> Currently vizreader.com contains roughly 350 000 articles with a full
> word index (not partial).
> The word index is spread out on "virtual remotes" ie they are not
> really on remote machines, it's more a way to split up the physical
> database files on disk (I've written on how that is done on
> picolisp.com). I have no way of knowing how many words are mapped to
> their articles like this but most of the database is occupied by these
> indexes and it currently occupies some 30GB all in all.
> A search for the word "Google" just took 22 seconds.
if I understand it well, you have all the articles locally on one
machine. I wonder how long a simple grep over the article blobs would
take? 22 seconds seems very long for any serious use. Have you
considered some state-of-the-art full text search engine, e.g. Lucene?
Just curious, how did you create the word index? I implemented a simple
search functionality and word index for LogandCMS which you can try as
http://demo.cms.logand.com/search.html?s=sheep and I even keep the count
of every word in each page for ranking purposes but I haven't had a
chance to run into scaling problems like that.
> No other part of the application is lagging significantly except for
> when listing new articles in my news category due to the fact that
> there are so many articles in that category.
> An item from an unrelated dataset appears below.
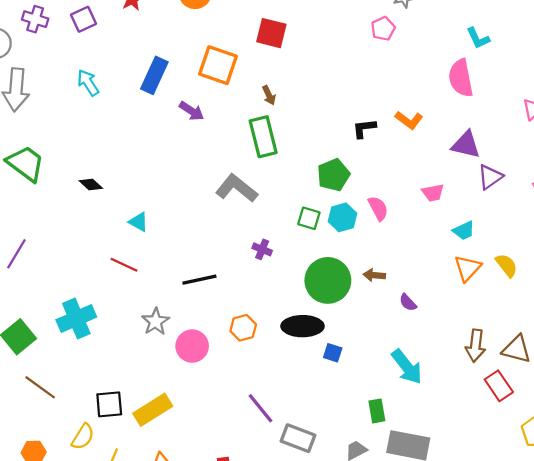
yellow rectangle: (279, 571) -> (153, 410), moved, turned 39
However the fetching
> method is highly inefficient as I first fetch all feeds in a category
> and then all their articles and then take (tail) on them to get the 50
> newest for instance. Walking and then only loading the wanted articles
> to memory would of course be the best way and something I will look
> Why don't you try out the application yourself now that you know how
> big the database is and so on, if you use Google Reader you can just
> export your subscriptions as an OPML and import it into VizReader.
I tried it and it looks interesting. What feature I would actually want
from such a system is a way of extracting and specifying the interesting
content from the harvested feeds and links their articles point to,
e.g. using an xpath expression. Then, either publishing it as per user
feed or sending that as email(s) so I could use my usual mail client to
read the news.